Com o mote “mea vulva, mea maxima vulva” do clube de meninas de que Joe faz parte, fica clara a mensagem de subversão da culpa cristã (que ela absolutamente não possui), como um grito de liberdade daquelas jovens em relação ao próprio corpo.
Mas de certa forma Joe é punida por suas ações, e já sabemos disso ao vê-la ferida, largada em uma rua, ao começo do filme. Mas na primeira parte realmente não parece que isso parta de um desejo íntimo do diretor: a narrativa parece absolvê-la dos pecados que ela mesma enxerga, sendo estes marcados pela sociedade ao seu redor. O filme possui uma leveza impressionante e até certo humor (com destaque para a participação de Uma Thurman como Sra. H).
Assim como há uma troca de atriz (para Charlotte Gainsbourg) , parece que Joe muda sua personalidade no segundo filme. Ao assistir o primeiro não vi uma ninfomaníaca e sim uma mulher aberta aos seus desejos em relação a sexo. No segundo parece que na verdade ela era uma viciada funcional, mas passa a ter problemas em controlar a forma de manifestar esses desejos. A necessidade de ser espancada cada vez com frequência maior pelo dominador K (Jamie Bell), negligenciado o filho de forma perigosa, não parece fazer sentido. A personagem apenas quer se punir por algo que até então não era passível de punição.
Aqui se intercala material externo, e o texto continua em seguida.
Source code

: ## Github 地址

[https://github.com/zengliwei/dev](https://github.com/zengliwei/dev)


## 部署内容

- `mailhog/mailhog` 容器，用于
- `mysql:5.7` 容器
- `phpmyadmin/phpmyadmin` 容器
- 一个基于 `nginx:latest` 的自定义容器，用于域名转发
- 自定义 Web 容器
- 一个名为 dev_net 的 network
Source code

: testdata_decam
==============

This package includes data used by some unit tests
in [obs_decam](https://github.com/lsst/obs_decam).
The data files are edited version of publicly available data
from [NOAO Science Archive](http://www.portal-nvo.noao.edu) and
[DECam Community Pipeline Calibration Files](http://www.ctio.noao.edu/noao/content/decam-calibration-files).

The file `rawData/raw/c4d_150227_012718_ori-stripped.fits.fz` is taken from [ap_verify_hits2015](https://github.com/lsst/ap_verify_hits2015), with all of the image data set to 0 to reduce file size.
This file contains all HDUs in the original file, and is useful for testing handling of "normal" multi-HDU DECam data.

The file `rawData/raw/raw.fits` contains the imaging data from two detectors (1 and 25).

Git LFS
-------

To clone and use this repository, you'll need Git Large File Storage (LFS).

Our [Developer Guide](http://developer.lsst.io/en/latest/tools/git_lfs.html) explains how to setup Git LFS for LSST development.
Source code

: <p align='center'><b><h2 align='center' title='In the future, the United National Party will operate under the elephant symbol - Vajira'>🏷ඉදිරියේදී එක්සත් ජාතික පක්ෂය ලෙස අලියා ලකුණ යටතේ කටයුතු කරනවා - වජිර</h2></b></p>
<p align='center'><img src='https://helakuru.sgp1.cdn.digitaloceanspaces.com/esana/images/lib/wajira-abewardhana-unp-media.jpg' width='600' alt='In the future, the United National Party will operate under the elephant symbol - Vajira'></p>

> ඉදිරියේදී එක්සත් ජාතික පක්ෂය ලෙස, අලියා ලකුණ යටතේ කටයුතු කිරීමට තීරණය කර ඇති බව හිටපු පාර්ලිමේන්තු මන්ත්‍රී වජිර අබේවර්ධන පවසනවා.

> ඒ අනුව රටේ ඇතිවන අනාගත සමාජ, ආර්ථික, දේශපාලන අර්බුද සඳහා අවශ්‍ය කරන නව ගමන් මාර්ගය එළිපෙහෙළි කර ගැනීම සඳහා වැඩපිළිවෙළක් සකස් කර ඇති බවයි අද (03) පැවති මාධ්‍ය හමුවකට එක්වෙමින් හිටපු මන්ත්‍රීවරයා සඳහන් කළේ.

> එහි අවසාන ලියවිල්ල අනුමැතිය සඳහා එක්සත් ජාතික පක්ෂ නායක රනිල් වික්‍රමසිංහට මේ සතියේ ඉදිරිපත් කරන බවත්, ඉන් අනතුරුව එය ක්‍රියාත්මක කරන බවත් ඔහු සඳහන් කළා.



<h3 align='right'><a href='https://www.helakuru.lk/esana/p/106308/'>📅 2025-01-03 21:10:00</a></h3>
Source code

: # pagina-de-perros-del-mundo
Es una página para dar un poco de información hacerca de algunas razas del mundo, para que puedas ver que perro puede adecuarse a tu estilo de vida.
Não demonstra nenhum prazer com os açoites nem parece ter fetiche com a prática. Seu único prazer consiste no breve momento de masturbação contra os livros em que apoia o corpo. A cena em que seu filho acorda sem ninguém em casa, levanta-se e vai até a varanda juntamente com a composição musical que a acompanha, é uma nada sutil referência a Anticristo. Mas enquanto lá a culpa era da mulher, aqui von Trier ri-se falando “o inocente foi poupado” (mas segue a desconfortável culpa).
Nessa metade também von Trier parece querer chamar mais atenção para o ridículo das situações narradas, como na sequência em que Joe, criança, tem uma visão religiosa.
No primeiro filme, felizmente, não se insinuou nenhuma prática incestuosa entre Joe e seu afetuoso pai. Seria clichê e desnecessário. O incesto acaba aparecendo na segunda parte de maneira indireta. Joe passa a tutelar uma adolescente, P (Mia Goth) que ao chegar a maioridade, vai morar com ela. É esta que faz os avanços, para dor e desespero da própria Joe, que não parecia querer a relação inicialmente. Mas ao envolver-se, surge o primitivo sentimento de posse e com ele o ciúme. E foi isso que a levou a estar largada no beco no início do filme.
Muita gente estranhou o final, mas sendo Seligman a representação da Cultura, é fácil entender que nossa cultura normaliza a violência sexual às mulheres, especialmente àquelas que possuem vida sexual ativa notória. Não destoa do personagem a tentativa de estupro. Ele era apenas um curioso, um teórico que manifestou interesse no que Joe relatou já ter feito com tantas pessoas. A reação de Joe (assim como sua fala no grupo de apoio) ecoa o fala de todas as mulheres do mundo: o corpo é meu, a escolha é minha, a sociedade deveria parar de querer me controlar. A opção por ocultar o desfecho em uma tela negra aumentou o impacto do resultado final.
O segundo filme é menos sobre prazer e mais sobre dor. Ainda assim graças ao desfecho, o que fica é uma mensagem poderosa. Se a personagem principal fosse mais psicológica e mentalmente sã, provavelmente ela seria mais assimilada e aceita mais facilmente. Senti falta da filmagem impecavelmente bonita de Anticristo e Melancolia. Aqui a composição aproxima-se da crueza de Dogma 95. Mas nada que prejudique a obra como um todo. Trata-se de um filme de difícil digestão e que suscita conversas e debates interessantes, o que já é mais que grande parte da produção cinematográfica contemporânea.